Data for processing below:
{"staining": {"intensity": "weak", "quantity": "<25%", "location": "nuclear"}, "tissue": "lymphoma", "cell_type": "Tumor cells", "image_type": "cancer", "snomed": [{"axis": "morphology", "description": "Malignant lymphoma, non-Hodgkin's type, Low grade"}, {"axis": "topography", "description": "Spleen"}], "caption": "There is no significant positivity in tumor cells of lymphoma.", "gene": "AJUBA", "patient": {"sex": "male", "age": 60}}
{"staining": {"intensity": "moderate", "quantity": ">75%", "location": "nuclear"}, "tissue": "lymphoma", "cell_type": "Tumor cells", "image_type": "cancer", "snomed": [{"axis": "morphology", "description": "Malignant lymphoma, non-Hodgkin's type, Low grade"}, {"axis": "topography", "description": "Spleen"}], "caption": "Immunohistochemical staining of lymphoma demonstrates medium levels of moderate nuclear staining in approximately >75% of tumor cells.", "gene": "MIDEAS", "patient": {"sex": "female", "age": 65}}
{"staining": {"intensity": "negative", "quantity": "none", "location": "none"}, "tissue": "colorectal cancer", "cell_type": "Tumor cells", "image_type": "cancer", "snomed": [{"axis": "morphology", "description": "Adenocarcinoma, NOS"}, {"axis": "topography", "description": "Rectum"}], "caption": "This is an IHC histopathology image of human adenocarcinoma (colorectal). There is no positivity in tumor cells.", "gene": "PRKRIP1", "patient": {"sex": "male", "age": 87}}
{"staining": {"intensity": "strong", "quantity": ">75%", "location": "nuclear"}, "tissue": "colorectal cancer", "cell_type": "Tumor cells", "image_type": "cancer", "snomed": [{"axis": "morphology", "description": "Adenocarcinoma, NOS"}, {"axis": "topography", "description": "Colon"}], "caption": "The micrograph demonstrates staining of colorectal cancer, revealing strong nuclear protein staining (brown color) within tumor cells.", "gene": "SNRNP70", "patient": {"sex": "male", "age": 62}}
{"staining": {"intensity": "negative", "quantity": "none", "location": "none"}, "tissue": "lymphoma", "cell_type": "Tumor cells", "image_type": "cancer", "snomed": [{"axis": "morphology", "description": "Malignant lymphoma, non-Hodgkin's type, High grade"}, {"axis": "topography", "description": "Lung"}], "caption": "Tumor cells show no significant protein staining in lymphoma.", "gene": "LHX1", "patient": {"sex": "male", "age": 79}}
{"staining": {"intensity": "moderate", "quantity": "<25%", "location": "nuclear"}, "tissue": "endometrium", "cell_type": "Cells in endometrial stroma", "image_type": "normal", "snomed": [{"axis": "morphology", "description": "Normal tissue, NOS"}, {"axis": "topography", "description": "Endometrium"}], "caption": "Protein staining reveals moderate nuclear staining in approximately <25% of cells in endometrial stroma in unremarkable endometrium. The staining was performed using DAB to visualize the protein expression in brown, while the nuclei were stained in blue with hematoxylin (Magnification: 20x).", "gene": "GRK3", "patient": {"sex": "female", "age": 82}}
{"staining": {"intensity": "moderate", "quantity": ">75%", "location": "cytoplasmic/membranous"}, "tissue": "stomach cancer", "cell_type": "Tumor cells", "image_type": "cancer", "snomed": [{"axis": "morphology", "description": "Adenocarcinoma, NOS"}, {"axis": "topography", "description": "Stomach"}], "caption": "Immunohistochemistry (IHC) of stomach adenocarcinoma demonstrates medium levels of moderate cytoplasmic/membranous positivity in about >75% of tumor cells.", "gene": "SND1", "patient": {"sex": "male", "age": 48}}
End of Data for processing.
• Exercise prompt
This exercise requires that all of the entries be repeated exactly.

• Reply
{"staining": {"intensity": "weak", "quantity": "<25%", "location": "nuclear"}, "tissue": "lymphoma", "cell_type": "Tumor cells", "image_type": "cancer", "snomed": [{"axis": "morphology", "description": "Malignant lymphoma, non-Hodgkin's type, Low grade"}, {"axis": "topography", "description": "Spleen"}], "caption": "There is no significant positivity in tumor cells of lymphoma.", "gene": "AJUBA", "patient": {"sex": "male", "age": 60}}
{"staining": {"intensity": "moderate", "quantity": ">75%", "location": "nuclear"}, "tissue": "lymphoma", "cell_type": "Tumor cells", "image_type": "cancer", "snomed": [{"axis": "morphology", "description": "Malignant lymphoma, non-Hodgkin's type, Low grade"}, {"axis": "topography", "description": "Spleen"}], "caption": "Immunohistochemical staining of lymphoma demonstrates medium levels of moderate nuclear staining in approximately >75% of tumor cells.", "gene": "MIDEAS", "patient": {"sex": "female", "age": 65}}
{"staining": {"intensity": "negative", "quantity": "none", "location": "none"}, "tissue": "colorectal cancer", "cell_type": "Tumor cells", "image_type": "cancer", "snomed": [{"axis": "morphology", "description": "Adenocarcinoma, NOS"}, {"axis": "topography", "description": "Rectum"}], "caption": "This is an IHC histopathology image of human adenocarcinoma (colorectal). There is no positivity in tumor cells.", "gene": "PRKRIP1", "patient": {"sex": "male", "age": 87}}
{"staining": {"intensity": "strong", "quantity": ">75%", "location": "nuclear"}, "tissue": "colorectal cancer", "cell_type": "Tumor cells", "image_type": "cancer", "snomed": [{"axis": "morphology", "description": "Adenocarcinoma, NOS"}, {"axis": "topography", "description": "Colon"}], "caption": "The micrograph demonstrates staining of colorectal cancer, revealing strong nuclear protein staining (brown color) within tumor cells.", "gene": "SNRNP70", "patient": {"sex": "male", "age": 62}}
{"staining": {"intensity": "negative", "quantity": "none", "location": "none"}, "tissue": "lymphoma", "cell_type": "Tumor cells", "image_type": "cancer", "snomed": [{"axis": "morphology", "description": "Malignant lymphoma, non-Hodgkin's type, High grade"}, {"axis": "topography", "description": "Lung"}], "caption": "Tumor cells show no significant protein staining in lymphoma.", "gene": "LHX1", "patient": {"sex": "male", "age": 79}}
{"staining": {"intensity": "moderate", "quantity": "<25%", "location": "nuclear"}, "tissue": "endometrium", "cell_type": "Cells in endometrial stroma", "image_type": "normal", "snomed": [{"axis": "morphology", "description": "Normal tissue, NOS"}, {"axis": "topography", "description": "Endometrium"}], "caption": "Protein staining reveals moderate nuclear staining in approximately <25% of cells in endometrial stroma in unremarkable endometrium. The staining was performed using DAB to visualize the protein expression in brown, while the nuclei were stained in blue with hematoxylin (Magnification: 20x).", "gene": "GRK3", "patient": {"sex": "female", "age": 82}}
{"staining": {"intensity": "moderate", "quantity": ">75%", "location": "cytoplasmic/membranous"}, "tissue": "stomach cancer", "cell_type": "Tumor cells", "image_type": "cancer", "snomed": [{"axis": "morphology", "description": "Adenocarcinoma, NOS"}, {"axis": "topography", "description": "Stomach"}], "caption": "Immunohistochemistry (IHC) of stomach adenocarcinoma demonstrates medium levels of moderate cytoplasmic/membranous positivity in about >75% of tumor cells.", "gene": "SND1", "patient": {"sex": "male", "age": 48}}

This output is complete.